DATA IN THIS EXERCISE:
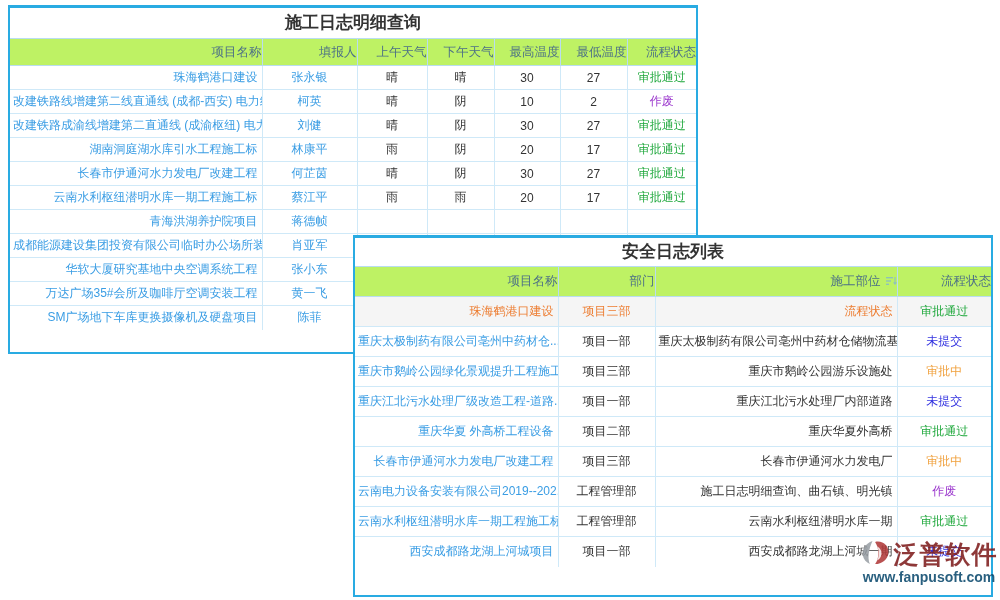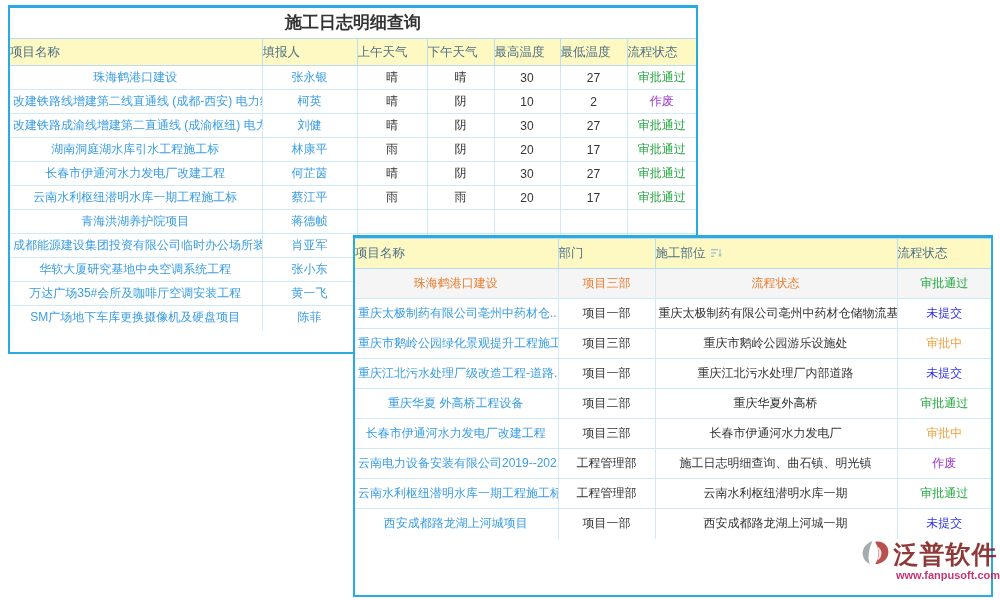--- a/index.html
+++ b/index.html
@@ -9,44 +9,44 @@
 
   .panel { position:absolute; background:#fff; border:2px solid #29abe2; border-top-width:3px; }
   .panel1 { left:8px;  top:5px;   width:690px; height:349px; z-index:1; }
   .panel2 { left:353px; top:235px; width:640px; height:362px; z-index:5; }
 
   .panel-title { text-align:center; font-weight:bold; color:#333; font-size:17px;
     height:30px; line-height:30px; background:#fff; }
   .panel2 .panel-title { height:28px; line-height:28px; }
 
   table { border-collapse:collapse; width:100%; table-layout:fixed; color:#333; font-size:12px; }
-  th { background:#fef9c3; color:#4d7186; font-weight:normal; height:27px;
-       border:1px solid #b9ddf0; border-left:none; font-size:12.5px; text-align:left;
+  th { background:#bef264; color:#4d7186; font-weight:normal; height:27px;
+       border:1px solid #b9ddf0; border-left:none; font-size:12.5px; text-align:right;
        overflow:hidden; white-space:nowrap; }
   th:last-child { border-right:none; }
   td { height:24px; border:1px solid #cfe9f8; border-left:none; padding:0 4px;
        overflow:hidden; white-space:nowrap; }
   td:last-child { border-right:none; }
   tr:last-child td { border-bottom:none; }
   .panel2 td { height:30px; }
   .panel2 th { height:30px; }
 
   td.link { color:#3a9de4; cursor:pointer; }
-  td.cell-left { text-align:center; padding-left:3px; }
+  td.cell-left { text-align:right; padding-left:3px; }
   td.cell-center { text-align:center; }
 
   tr.selected td { background:#f5f5f5; }
 
   .sort-icon { display:inline-block; vertical-align:-1px; margin-left:5px; opacity:.75; }
 
   .watermark { position:absolute; left:858px; top:538px; z-index:10; opacity:.88;
     pointer-events:none; width:142px; text-align:center; }
   .wm-row { display:flex; align-items:center; justify-content:center; }
   .wm-brand { font-size:25px; font-weight:bold; color:#7f1d1d; letter-spacing:1px; white-space:nowrap; }
-  .wm-url { font-size:11px; font-weight:bold; color:#be185d; margin-top:-2px; white-space:nowrap;text-align:right; }
+  .wm-url { font-size:14px; font-weight:bold; color:#0c4a6e; margin-top:-2px; white-space:nowrap; }
 </style>
 </head>
 <body>
 
 <div class="panel panel1">
   <div class="panel-title">施工日志明细查询</div>
   <table>
     <colgroup>
       <col style="width:252px">
         <col style="width:95px">
@@ -165,20 +165,21 @@
           <td class="cell-center"></td>
           <td class="cell-center"></td>
           <td class="cell-center"></td>
           <td class="cell-center"></td>
         </tr>
       </tbody>
   </table>
 </div>
 
 <div class="panel panel2">
+  <div class="panel-title">安全日志列表</div>
   <table>
     <colgroup>
       <col style="width:203px">
         <col style="width:97px">
         <col style="width:242px">
         <col style="width:94px">
     </colgroup>
     <thead>
         <tr id="t2-head">
           <th><span>项目名称</span></th>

WHAT YOU WILL DO: Look over the entries for "solid", then copy every line that includes that string.

EXERCISE ANSWER:
   .panel { position:absolute; background:#fff; border:2px solid #29abe2; border-top-width:3px; }
-       border:1px solid #b9ddf0; border-left:none; font-size:12.5px; text-align:left;
+       border:1px solid #b9ddf0; border-left:none; font-size:12.5px; text-align:right;
   td { height:24px; border:1px solid #cfe9f8; border-left:none; padding:0 4px;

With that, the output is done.